[Extracted entries — start]

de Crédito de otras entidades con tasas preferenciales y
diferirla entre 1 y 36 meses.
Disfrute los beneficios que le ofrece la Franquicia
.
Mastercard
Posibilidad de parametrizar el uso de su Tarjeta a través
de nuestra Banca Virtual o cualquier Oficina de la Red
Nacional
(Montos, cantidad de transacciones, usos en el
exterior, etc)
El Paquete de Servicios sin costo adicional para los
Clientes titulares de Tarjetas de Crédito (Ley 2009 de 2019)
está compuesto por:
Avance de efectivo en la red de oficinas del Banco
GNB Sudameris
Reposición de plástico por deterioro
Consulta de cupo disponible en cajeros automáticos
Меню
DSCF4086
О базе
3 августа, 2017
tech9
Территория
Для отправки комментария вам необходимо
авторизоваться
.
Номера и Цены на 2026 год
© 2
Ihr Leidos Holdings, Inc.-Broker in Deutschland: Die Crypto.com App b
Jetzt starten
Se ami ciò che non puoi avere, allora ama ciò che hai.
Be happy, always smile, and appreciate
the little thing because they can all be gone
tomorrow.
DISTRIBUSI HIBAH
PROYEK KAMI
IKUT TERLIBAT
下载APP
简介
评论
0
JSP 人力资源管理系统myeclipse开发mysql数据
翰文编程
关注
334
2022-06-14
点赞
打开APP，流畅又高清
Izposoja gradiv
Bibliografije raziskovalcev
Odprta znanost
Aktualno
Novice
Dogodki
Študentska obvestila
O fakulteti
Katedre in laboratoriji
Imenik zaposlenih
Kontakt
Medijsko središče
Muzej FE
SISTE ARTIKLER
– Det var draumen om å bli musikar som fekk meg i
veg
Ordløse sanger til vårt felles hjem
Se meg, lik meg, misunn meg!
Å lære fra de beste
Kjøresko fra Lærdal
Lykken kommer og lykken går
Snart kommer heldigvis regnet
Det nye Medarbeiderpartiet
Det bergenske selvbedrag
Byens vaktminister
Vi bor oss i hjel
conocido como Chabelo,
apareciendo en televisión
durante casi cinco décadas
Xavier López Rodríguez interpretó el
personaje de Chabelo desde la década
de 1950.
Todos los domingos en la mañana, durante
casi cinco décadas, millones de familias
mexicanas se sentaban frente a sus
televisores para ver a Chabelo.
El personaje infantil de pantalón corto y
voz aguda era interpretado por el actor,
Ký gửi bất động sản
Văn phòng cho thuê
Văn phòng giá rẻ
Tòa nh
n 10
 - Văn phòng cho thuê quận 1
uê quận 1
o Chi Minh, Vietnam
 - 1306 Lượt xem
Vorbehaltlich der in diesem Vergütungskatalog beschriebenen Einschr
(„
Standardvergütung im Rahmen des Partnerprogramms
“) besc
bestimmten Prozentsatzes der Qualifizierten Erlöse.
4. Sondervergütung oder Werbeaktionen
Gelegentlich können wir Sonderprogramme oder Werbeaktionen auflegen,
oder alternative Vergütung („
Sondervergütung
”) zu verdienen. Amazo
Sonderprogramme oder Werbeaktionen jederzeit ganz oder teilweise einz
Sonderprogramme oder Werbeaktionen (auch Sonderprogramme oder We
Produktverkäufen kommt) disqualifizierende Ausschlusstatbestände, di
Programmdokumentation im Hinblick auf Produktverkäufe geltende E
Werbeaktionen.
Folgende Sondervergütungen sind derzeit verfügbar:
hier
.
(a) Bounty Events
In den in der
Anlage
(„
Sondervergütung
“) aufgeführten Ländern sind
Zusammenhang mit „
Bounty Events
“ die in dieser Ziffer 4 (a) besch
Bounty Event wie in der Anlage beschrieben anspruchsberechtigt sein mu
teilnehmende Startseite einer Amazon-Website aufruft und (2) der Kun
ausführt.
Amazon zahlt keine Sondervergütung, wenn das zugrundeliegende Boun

[Extracted entries — finish]

Task requirements: The material must be written out again in full and without changes.

Reply:
de Crédito de otras entidades con tasas preferenciales y
diferirla entre 1 y 36 meses.
Disfrute los beneficios que le ofrece la Franquicia
.
Mastercard
Posibilidad de parametrizar el uso de su Tarjeta a través
de nuestra Banca Virtual o cualquier Oficina de la Red
Nacional
(Montos, cantidad de transacciones, usos en el
exterior, etc)
El Paquete de Servicios sin costo adicional para los
Clientes titulares de Tarjetas de Crédito (Ley 2009 de 2019)
está compuesto por:
Avance de efectivo en la red de oficinas del Banco
GNB Sudameris
Reposición de plástico por deterioro
Consulta de cupo disponible en cajeros automáticos
Меню
DSCF4086
О базе
3 августа, 2017
tech9
Территория
Для отправки комментария вам необходимо
авторизоваться
.
Номера и Цены на 2026 год
© 2
Ihr Leidos Holdings, Inc.-Broker in Deutschland: Die Crypto.com App b
Jetzt starten
Se ami ciò che non puoi avere, allora ama ciò che hai.
Be happy, always smile, and appreciate
the little thing because they can all be gone
tomorrow.
DISTRIBUSI HIBAH
PROYEK KAMI
IKUT TERLIBAT
下载APP
简介
评论
0
JSP 人力资源管理系统myeclipse开发mysql数据
翰文编程
关注
334
2022-06-14
点赞
打开APP，流畅又高清
Izposoja gradiv
Bibliografije raziskovalcev
Odprta znanost
Aktualno
Novice
Dogodki
Študentska obvestila
O fakulteti
Katedre in laboratoriji
Imenik zaposlenih
Kontakt
Medijsko središče
Muzej FE
SISTE ARTIKLER
– Det var draumen om å bli musikar som fekk meg i
veg
Ordløse sanger til vårt felles hjem
Se meg, lik meg, misunn meg!
Å lære fra de beste
Kjøresko fra Lærdal
Lykken kommer og lykken går
Snart kommer heldigvis regnet
Det nye Medarbeiderpartiet
Det bergenske selvbedrag
Byens vaktminister
Vi bor oss i hjel
conocido como Chabelo,
apareciendo en televisión
durante casi cinco décadas
Xavier López Rodríguez interpretó el
personaje de Chabelo desde la década
de 1950.
Todos los domingos en la mañana, durante
casi cinco décadas, millones de familias
mexicanas se sentaban frente a sus
televisores para ver a Chabelo.
El personaje infantil de pantalón corto y
voz aguda era interpretado por el actor,
Ký gửi bất động sản
Văn phòng cho thuê
Văn phòng giá rẻ
Tòa nh
n 10
 - Văn phòng cho thuê quận 1
uê quận 1
o Chi Minh, Vietnam
 - 1306 Lượt xem
Vorbehaltlich der in diesem Vergütungskatalog beschriebenen Einschr
(„
Standardvergütung im Rahmen des Partnerprogramms
“) besc
bestimmten Prozentsatzes der Qualifizierten Erlöse.
4. Sondervergütung oder Werbeaktionen
Gelegentlich können wir Sonderprogramme oder Werbeaktionen auflegen,
oder alternative Vergütung („
Sondervergütung
”) zu verdienen. Amazo
Sonderprogramme oder Werbeaktionen jederzeit ganz oder teilweise einz
Sonderprogramme oder Werbeaktionen (auch Sonderprogramme oder We
Produktverkäufen kommt) disqualifizierende Ausschlusstatbestände, di
Programmdokumentation im Hinblick auf Produktverkäufe geltende E
Werbeaktionen.
Folgende Sondervergütungen sind derzeit verfügbar:
hier
.
(a) Bounty Events
In den in der
Anlage
(„
Sondervergütung
“) aufgeführten Ländern sind
Zusammenhang mit „
Bounty Events
“ die in dieser Ziffer 4 (a) besch
Bounty Event wie in der Anlage beschrieben anspruchsberechtigt sein mu
teilnehmende Startseite einer Amazon-Website aufruft und (2) der Kun
ausführt.
Amazon zahlt keine Sondervergütung, wenn das zugrundeliegende Boun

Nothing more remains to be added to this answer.